Start of Records to use

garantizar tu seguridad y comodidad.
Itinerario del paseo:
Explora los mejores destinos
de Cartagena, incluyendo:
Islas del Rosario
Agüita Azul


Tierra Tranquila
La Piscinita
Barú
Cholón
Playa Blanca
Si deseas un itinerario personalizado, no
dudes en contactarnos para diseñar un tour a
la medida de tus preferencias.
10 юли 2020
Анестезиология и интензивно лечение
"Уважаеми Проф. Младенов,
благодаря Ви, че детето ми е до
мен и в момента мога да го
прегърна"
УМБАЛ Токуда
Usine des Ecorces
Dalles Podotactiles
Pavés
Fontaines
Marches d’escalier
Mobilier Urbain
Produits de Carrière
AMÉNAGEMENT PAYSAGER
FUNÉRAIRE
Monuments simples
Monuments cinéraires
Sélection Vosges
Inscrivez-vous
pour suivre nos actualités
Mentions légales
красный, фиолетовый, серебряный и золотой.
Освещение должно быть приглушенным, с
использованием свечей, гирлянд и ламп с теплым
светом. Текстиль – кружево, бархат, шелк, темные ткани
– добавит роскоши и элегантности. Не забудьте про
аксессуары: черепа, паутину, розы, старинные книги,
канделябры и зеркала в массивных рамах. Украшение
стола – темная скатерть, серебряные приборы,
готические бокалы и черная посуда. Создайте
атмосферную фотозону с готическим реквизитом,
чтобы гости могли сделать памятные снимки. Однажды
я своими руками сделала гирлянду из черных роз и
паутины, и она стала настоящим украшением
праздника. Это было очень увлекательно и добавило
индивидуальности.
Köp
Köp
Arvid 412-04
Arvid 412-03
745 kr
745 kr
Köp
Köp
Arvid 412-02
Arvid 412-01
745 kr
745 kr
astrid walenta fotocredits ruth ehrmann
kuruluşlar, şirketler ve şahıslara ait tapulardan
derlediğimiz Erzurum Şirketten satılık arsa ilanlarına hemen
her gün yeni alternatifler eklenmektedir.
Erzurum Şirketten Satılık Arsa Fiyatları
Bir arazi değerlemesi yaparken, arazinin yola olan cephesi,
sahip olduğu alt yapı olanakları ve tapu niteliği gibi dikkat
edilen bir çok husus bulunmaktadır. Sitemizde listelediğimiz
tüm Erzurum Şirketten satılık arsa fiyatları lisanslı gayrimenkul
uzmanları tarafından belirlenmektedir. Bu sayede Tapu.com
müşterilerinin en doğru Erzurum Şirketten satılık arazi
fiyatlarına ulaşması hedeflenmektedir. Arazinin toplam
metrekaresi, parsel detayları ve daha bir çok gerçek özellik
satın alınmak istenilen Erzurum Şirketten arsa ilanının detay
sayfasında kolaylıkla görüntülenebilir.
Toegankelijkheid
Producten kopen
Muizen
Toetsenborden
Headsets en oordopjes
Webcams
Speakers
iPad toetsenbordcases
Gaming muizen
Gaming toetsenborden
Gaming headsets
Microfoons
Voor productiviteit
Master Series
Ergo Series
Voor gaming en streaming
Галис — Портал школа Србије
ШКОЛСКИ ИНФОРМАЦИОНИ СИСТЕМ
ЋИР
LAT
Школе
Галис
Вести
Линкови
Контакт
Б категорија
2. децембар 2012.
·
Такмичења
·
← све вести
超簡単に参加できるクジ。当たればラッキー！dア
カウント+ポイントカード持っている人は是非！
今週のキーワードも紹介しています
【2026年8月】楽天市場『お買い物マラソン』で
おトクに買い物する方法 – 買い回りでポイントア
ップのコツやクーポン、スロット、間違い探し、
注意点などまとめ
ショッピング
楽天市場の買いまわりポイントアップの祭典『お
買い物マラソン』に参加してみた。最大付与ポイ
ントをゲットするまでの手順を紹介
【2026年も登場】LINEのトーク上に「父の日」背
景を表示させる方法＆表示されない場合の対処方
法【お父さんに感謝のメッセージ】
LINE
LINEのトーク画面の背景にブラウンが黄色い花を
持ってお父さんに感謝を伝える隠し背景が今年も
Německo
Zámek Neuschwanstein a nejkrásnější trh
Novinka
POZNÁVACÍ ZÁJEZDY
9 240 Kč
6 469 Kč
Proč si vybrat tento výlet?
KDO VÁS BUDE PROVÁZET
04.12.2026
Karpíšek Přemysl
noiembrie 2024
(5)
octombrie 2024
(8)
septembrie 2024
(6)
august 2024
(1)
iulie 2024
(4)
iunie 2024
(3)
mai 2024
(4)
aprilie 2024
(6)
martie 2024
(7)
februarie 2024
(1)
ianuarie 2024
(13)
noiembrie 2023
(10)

End of Records to use

Request> Give the complete material back, word for word.

Exercise solution>
garantizar tu seguridad y comodidad.
Itinerario del paseo:
Explora los mejores destinos
de Cartagena, incluyendo:
Islas del Rosario
Agüita Azul


Tierra Tranquila
La Piscinita
Barú
Cholón
Playa Blanca
Si deseas un itinerario personalizado, no
dudes en contactarnos para diseñar un tour a
la medida de tus preferencias.
10 юли 2020
Анестезиология и интензивно лечение
"Уважаеми Проф. Младенов,
благодаря Ви, че детето ми е до
мен и в момента мога да го
прегърна"
УМБАЛ Токуда
Usine des Ecorces
Dalles Podotactiles
Pavés
Fontaines
Marches d’escalier
Mobilier Urbain
Produits de Carrière
AMÉNAGEMENT PAYSAGER
FUNÉRAIRE
Monuments simples
Monuments cinéraires
Sélection Vosges
Inscrivez-vous
pour suivre nos actualités
Mentions légales
красный, фиолетовый, серебряный и золотой.
Освещение должно быть приглушенным, с
использованием свечей, гирлянд и ламп с теплым
светом. Текстиль – кружево, бархат, шелк, темные ткани
– добавит роскоши и элегантности. Не забудьте про
аксессуары: черепа, паутину, розы, старинные книги,
канделябры и зеркала в массивных рамах. Украшение
стола – темная скатерть, серебряные приборы,
готические бокалы и черная посуда. Создайте
атмосферную фотозону с готическим реквизитом,
чтобы гости могли сделать памятные снимки. Однажды
я своими руками сделала гирлянду из черных роз и
паутины, и она стала настоящим украшением
праздника. Это было очень увлекательно и добавило
индивидуальности.
Köp
Köp
Arvid 412-04
Arvid 412-03
745 kr
745 kr
Köp
Köp
Arvid 412-02
Arvid 412-01
745 kr
745 kr
astrid walenta fotocredits ruth ehrmann
kuruluşlar, şirketler ve şahıslara ait tapulardan
derlediğimiz Erzurum Şirketten satılık arsa ilanlarına hemen
her gün yeni alternatifler eklenmektedir.
Erzurum Şirketten Satılık Arsa Fiyatları
Bir arazi değerlemesi yaparken, arazinin yola olan cephesi,
sahip olduğu alt yapı olanakları ve tapu niteliği gibi dikkat
edilen bir çok husus bulunmaktadır. Sitemizde listelediğimiz
tüm Erzurum Şirketten satılık arsa fiyatları lisanslı gayrimenkul
uzmanları tarafından belirlenmektedir. Bu sayede Tapu.com
müşterilerinin en doğru Erzurum Şirketten satılık arazi
fiyatlarına ulaşması hedeflenmektedir. Arazinin toplam
metrekaresi, parsel detayları ve daha bir çok gerçek özellik
satın alınmak istenilen Erzurum Şirketten arsa ilanının detay
sayfasında kolaylıkla görüntülenebilir.
Toegankelijkheid
Producten kopen
Muizen
Toetsenborden
Headsets en oordopjes
Webcams
Speakers
iPad toetsenbordcases
Gaming muizen
Gaming toetsenborden
Gaming headsets
Microfoons
Voor productiviteit
Master Series
Ergo Series
Voor gaming en streaming
Галис — Портал школа Србије
ШКОЛСКИ ИНФОРМАЦИОНИ СИСТЕМ
ЋИР
LAT
Школе
Галис
Вести
Линкови
Контакт
Б категорија
2. децембар 2012.
·
Такмичења
·
← све вести
超簡単に参加できるクジ。当たればラッキー！dア
カウント+ポイントカード持っている人は是非！
今週のキーワードも紹介しています
【2026年8月】楽天市場『お買い物マラソン』で
おトクに買い物する方法 – 買い回りでポイントア
ップのコツやクーポン、スロット、間違い探し、
注意点などまとめ
ショッピング
楽天市場の買いまわりポイントアップの祭典『お
買い物マラソン』に参加してみた。最大付与ポイ
ントをゲットするまでの手順を紹介
【2026年も登場】LINEのトーク上に「父の日」背
景を表示させる方法＆表示されない場合の対処方
法【お父さんに感謝のメッセージ】
LINE
LINEのトーク画面の背景にブラウンが黄色い花を
持ってお父さんに感謝を伝える隠し背景が今年も
Německo
Zámek Neuschwanstein a nejkrásnější trh
Novinka
POZNÁVACÍ ZÁJEZDY
9 240 Kč
6 469 Kč
Proč si vybrat tento výlet?
KDO VÁS BUDE PROVÁZET
04.12.2026
Karpíšek Přemysl
noiembrie 2024
(5)
octombrie 2024
(8)
septembrie 2024
(6)
august 2024
(1)
iulie 2024
(4)
iunie 2024
(3)
mai 2024
(4)
aprilie 2024
(6)
martie 2024
(7)
februarie 2024
(1)
ianuarie 2024
(13)
noiembrie 2023
(10)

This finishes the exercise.